By this, I mean that the current major trends of globalization, localization and informatization should be integrated into the values of the Constitution. In other words, the trends that have swept the world since 1987 when our Constitution was last revised should be reflected so that it can provide a new national vision better fitting the 21st century. Another challenge that I have made to the current system is the demand that we get rid of the evils of the current Presidential system, which gives too much concentrated power to the President. We can only have a well-functioning democracy in place when our political system is fully established on the strong foundation of a clear and fair division of governmental power.
It goes without saying that a move to revise the Constitution must be led by the National Assembly. As an organization that represents the people and a sanctuary of the public’s will, the National Assembly should collect opinions and win the sympathy of the people on this issue. What should be done first and foremost in order to achieve needed change is to form a commission for Constitutional revision at the National Assembly. If we miss this once-in-a-lifetime opportunity, our failure will be long remembered, both by the general public today and throughout history.
-Balanced regional development is aimed at enhancing Korea’s national competitiveness by achieving coordinated development of its metropolitan areas and rural regions, as well as resolving the problem of excessive population in metropolitan areas, which has been such a great burden for us. Given the fact that a quarter of the nation’s population lives in Seoul – more than half of it in the Seoul Metropolitan area – it should be no surprise that we consider it a number one issue to tackle. This has also been a problem that every administration has committed to solve, but none have yet succeeded.
However, in reality, the original intent has often been distorted by conflicts of power among different regions and in some cases, it has even degenerated into an emotional war of attrition. Political leaders, including National Assembly members, must put their best efforts into solving this problem. Striving to bring more profit to one’s own region can only worsen the chronic disease that we have suffered from for so long, regionalism.

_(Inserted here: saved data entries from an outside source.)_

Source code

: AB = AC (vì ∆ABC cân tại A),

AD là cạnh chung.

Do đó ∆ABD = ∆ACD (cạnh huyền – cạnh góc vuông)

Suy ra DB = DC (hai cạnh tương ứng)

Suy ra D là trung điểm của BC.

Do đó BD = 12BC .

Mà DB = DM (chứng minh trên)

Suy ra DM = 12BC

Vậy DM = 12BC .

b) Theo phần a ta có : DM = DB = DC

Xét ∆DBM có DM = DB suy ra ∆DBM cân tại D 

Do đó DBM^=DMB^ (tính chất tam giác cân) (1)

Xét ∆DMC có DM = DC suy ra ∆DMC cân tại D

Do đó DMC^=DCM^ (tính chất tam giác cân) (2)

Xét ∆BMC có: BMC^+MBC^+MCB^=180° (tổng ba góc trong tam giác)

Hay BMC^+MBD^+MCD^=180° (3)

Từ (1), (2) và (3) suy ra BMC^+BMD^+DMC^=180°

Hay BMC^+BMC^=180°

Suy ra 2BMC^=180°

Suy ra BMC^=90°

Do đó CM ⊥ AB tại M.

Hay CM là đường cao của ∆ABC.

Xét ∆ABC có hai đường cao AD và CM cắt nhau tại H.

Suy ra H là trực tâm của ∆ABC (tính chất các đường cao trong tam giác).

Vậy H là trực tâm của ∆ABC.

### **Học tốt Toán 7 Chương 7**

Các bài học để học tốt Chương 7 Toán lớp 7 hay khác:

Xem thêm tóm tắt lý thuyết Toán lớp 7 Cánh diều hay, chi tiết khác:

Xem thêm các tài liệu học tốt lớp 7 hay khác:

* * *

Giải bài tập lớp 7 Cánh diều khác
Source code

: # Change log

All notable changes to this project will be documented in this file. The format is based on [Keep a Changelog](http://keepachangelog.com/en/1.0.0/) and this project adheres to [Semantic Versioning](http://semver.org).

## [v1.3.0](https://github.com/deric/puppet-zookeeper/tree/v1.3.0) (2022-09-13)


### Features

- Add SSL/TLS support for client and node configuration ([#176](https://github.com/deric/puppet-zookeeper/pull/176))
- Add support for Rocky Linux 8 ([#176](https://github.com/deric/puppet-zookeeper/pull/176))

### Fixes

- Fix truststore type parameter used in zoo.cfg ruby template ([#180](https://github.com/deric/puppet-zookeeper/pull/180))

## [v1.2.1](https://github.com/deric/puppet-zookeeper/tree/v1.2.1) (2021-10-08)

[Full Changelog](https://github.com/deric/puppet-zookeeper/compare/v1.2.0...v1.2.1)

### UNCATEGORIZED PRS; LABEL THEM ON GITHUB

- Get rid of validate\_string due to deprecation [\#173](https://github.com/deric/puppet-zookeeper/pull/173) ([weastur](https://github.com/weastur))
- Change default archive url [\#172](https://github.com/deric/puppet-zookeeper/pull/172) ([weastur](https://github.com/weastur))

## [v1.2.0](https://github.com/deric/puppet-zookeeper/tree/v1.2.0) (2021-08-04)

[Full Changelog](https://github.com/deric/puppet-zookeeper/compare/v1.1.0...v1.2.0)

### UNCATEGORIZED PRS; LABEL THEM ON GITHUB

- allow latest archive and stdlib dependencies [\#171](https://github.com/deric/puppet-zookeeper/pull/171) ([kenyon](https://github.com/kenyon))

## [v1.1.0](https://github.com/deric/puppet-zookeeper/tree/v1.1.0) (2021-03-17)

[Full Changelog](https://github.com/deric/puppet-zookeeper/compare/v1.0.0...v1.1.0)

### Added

Reform of the regional administrative system has focused on the integration of different nearby areas. Currently, the special committee on reform of the regional administrative system at the National Assembly is working on system improvement while procedures are under way to integrate Seongnam, Gwangju, and Hanam into one administrative unit and Masan, Changwon and Jinhae into another.
In a nutshell, we can no longer live in the old regional administrative system, which was formed 500 years ago when carts pulled by horses and oxen were the main means of transport in our nation. By integrating the municipalities, public office buildings can be more efficiently shared and utilized and the number of government officials can be cut by integrating general affairs departments and other functions that can be shared.
The reform of the regional administrative system is part of our responses to prepare for an aging society. Japan has also been making efforts to solve a similar problem it is facing – a drastic decline in regional tax income – by integrating its basic small administrative units. The challenges posed by an aging society are perhaps the most urgent and serious issues that Korea faces today.
One thing, however, that we have to keep in mind in the process of integrating local areas is that it should not harm or damage the traditions or values of local municipalities that have been handed down over hundreds of years. This is the main reason why we should carry out the integration process by first gaining the consent of residents living in the affected areas and generating their voluntary participation.